__Exercise task__
Write out every line of the data below verbatim, without altering, omitting, or adding anything.

__Data in this exercise__
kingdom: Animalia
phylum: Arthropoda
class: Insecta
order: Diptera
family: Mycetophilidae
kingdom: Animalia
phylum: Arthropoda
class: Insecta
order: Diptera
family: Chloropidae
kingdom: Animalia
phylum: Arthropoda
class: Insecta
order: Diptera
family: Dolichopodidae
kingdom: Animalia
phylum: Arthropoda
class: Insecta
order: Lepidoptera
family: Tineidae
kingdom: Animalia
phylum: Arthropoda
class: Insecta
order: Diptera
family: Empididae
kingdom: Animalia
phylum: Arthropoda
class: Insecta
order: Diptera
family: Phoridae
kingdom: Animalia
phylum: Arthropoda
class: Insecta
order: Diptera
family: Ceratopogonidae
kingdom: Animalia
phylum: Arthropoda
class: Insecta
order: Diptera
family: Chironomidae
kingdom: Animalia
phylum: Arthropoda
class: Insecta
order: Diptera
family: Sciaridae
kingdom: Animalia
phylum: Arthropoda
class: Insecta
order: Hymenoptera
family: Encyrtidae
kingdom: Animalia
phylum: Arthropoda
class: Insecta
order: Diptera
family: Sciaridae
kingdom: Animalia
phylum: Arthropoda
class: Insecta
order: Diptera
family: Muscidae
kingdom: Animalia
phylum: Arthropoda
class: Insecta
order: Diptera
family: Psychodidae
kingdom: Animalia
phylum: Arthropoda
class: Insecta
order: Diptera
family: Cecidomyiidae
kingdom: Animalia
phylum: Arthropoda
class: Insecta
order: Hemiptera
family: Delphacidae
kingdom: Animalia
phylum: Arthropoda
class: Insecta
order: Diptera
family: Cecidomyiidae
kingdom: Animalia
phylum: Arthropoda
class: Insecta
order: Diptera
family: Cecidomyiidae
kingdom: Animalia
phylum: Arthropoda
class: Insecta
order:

__Written solution__
kingdom: Animalia
phylum: Arthropoda
class: Insecta
order: Diptera
family: Mycetophilidae
kingdom: Animalia
phylum: Arthropoda
class: Insecta
order: Diptera
family: Chloropidae
kingdom: Animalia
phylum: Arthropoda
class: Insecta
order: Diptera
family: Dolichopodidae
kingdom: Animalia
phylum: Arthropoda
class: Insecta
order: Lepidoptera
family: Tineidae
kingdom: Animalia
phylum: Arthropoda
class: Insecta
order: Diptera
family: Empididae
kingdom: Animalia
phylum: Arthropoda
class: Insecta
order: Diptera
family: Phoridae
kingdom: Animalia
phylum: Arthropoda
class: Insecta
order: Diptera
family: Ceratopogonidae
kingdom: Animalia
phylum: Arthropoda
class: Insecta
order: Diptera
family: Chironomidae
kingdom: Animalia
phylum: Arthropoda
class: Insecta
order: Diptera
family: Sciaridae
kingdom: Animalia
phylum: Arthropoda
class: Insecta
order: Hymenoptera
family: Encyrtidae
kingdom: Animalia
phylum: Arthropoda
class: Insecta
order: Diptera
family: Sciaridae
kingdom: Animalia
phylum: Arthropoda
class: Insecta
order: Diptera
family: Muscidae
kingdom: Animalia
phylum: Arthropoda
class: Insecta
order: Diptera
family: Psychodidae
kingdom: Animalia
phylum: Arthropoda
class: Insecta
order: Diptera
family: Cecidomyiidae
kingdom: Animalia
phylum: Arthropoda
class: Insecta
order: Hemiptera
family: Delphacidae
kingdom: Animalia
phylum: Arthropoda
class: Insecta
order: Diptera
family: Cecidomyiidae
kingdom: Animalia
phylum: Arthropoda
class: Insecta
order: Diptera
family: Cecidomyiidae
kingdom: Animalia
phylum: Arthropoda
class: Insecta
order:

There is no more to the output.